→ **What to do**
Drop every picture. Return the rest of the entries exactly.

Saved entries
━━━━

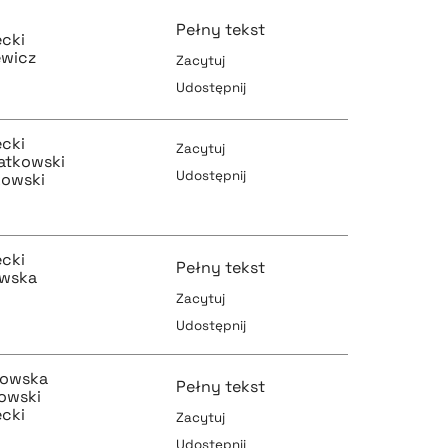
Pełny tekst
ecki
ewicz
Zacytuj
Udostępnij
pobierz cytat
ecki
Zacytuj
atkowski
Udostępnij
kowski
pobierz cytat
pobierz cytat
ecki
Pełny tekst
ewska
Zacytuj
Udostępnij
pobierz cytat
pobierz cytat
kowska
Pełny tekst
owski
ecki
Zacytuj
Udostępnij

━━━━

→ **Reply to the task**
Pełny tekst
ecki
ewicz
Zacytuj
Udostępnij
pobierz cytat
ecki
Zacytuj
atkowski
Udostępnij
kowski
pobierz cytat
pobierz cytat
ecki
Pełny tekst
ewska
Zacytuj
Udostępnij
pobierz cytat
pobierz cytat
kowska
Pełny tekst
owski
ecki
Zacytuj
Udostępnij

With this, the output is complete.